3. The Children’s Bach, by Helen Garner (McPhee Gribble, 1984. ISBN 0-86914-029-9)
I maintain a virulent and undying hatred for this book. I did read it–but since I hated it even from the first page I succeeded in finishing it in one awful afternoon. As a consequence I can’t remember the plot or the characters, except for hazy recollections that they were middle class Melbournites. The writing is no doubt excellent, if one likes Helen Garner’s spare style. There were musical allusions, as implied by the title, that I did not understand, though our literature teacher did talk a lot about the concept of “fugue”. The novella is told in a series of vignettes, which is a method I am quite fond of. I am probably a philistine for rejecting this book so completely. Nonetheless, something in it just repelled me.

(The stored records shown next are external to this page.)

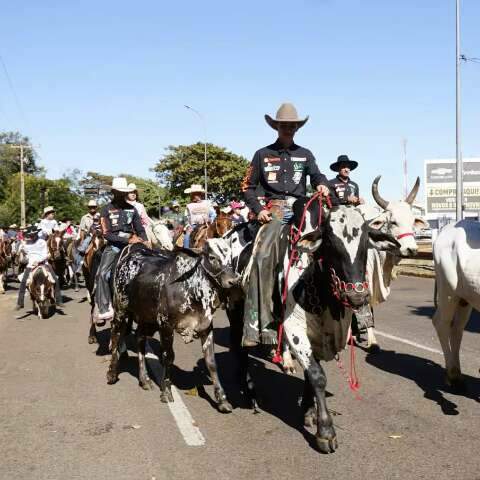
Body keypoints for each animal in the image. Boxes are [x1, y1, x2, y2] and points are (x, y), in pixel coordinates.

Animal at [107, 238, 238, 410]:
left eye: (232, 256)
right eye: (212, 257)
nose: (234, 281)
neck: (191, 288)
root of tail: (130, 254)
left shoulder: (206, 328)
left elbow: (211, 362)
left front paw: (222, 400)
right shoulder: (166, 326)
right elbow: (168, 357)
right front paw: (166, 392)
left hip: (146, 319)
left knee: (140, 340)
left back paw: (144, 379)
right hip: (121, 311)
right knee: (116, 336)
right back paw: (112, 374)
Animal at [434, 219, 478, 392]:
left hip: (465, 298)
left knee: (457, 328)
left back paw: (457, 373)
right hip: (448, 291)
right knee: (441, 323)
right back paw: (452, 374)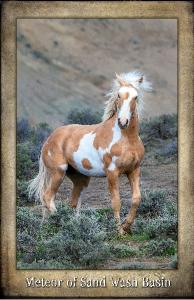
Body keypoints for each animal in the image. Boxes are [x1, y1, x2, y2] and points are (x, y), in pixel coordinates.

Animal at [27, 71, 152, 234]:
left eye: (135, 97)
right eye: (118, 95)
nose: (123, 122)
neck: (126, 139)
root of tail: (49, 139)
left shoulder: (134, 170)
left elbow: (136, 199)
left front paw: (126, 227)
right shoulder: (112, 172)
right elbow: (116, 201)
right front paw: (119, 231)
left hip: (80, 179)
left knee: (71, 202)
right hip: (58, 172)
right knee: (47, 197)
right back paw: (64, 223)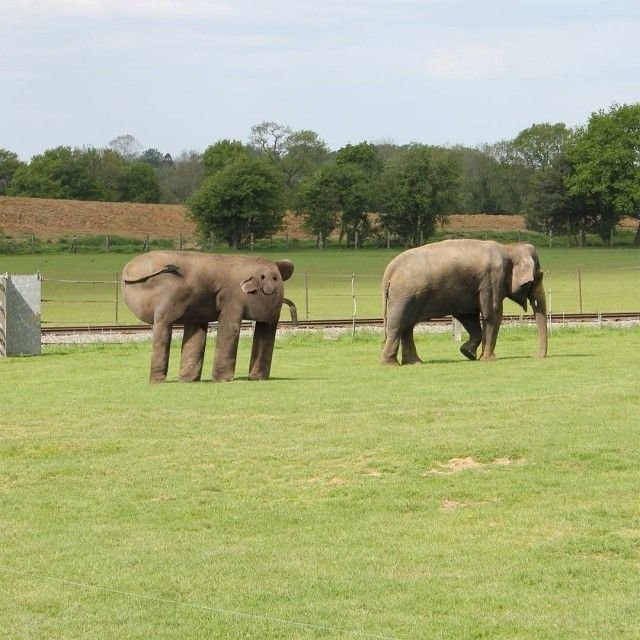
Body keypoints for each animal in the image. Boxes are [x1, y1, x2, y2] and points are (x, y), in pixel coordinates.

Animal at [121, 250, 294, 382]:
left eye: (276, 278)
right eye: (263, 277)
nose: (270, 288)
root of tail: (129, 269)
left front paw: (189, 380)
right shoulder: (232, 298)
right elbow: (230, 327)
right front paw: (223, 380)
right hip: (167, 300)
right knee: (163, 324)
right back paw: (156, 382)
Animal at [382, 239, 548, 364]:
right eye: (539, 276)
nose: (534, 355)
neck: (508, 248)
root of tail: (389, 271)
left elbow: (469, 317)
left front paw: (468, 353)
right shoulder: (492, 279)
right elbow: (492, 314)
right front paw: (489, 359)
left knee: (406, 326)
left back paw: (414, 363)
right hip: (403, 297)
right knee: (398, 325)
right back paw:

Having swallowed it in one afternoon I was appalled when the assessment relating to the novella was a painting of scene or object occurring in it. I think I painted a table with a vase on it; I didn’t even want to flick through and find a likely scene.
I haven’t attempted to read any of Helen Garner’s other work, out of fear I may suffer a similar reaction. One day I might. I may even discover The Children’s Bach is not so repelling to me as I found it back then. For the time being, I’ve had to put the book in the category of things for which I have an unreasoning hatred, like the colour peach, stir-fry, and circles. I can offer no explanations.
*That said, I wasn’t a good student. I spent 90% of my time “taking notes” in class. By which I mean, writing copious amounts of fiction.
*I couldn’t study literature that year, as I had a timetable clash.
*The statute of limitations having come into effect, I will say I did write it. I got her quite a decent mark.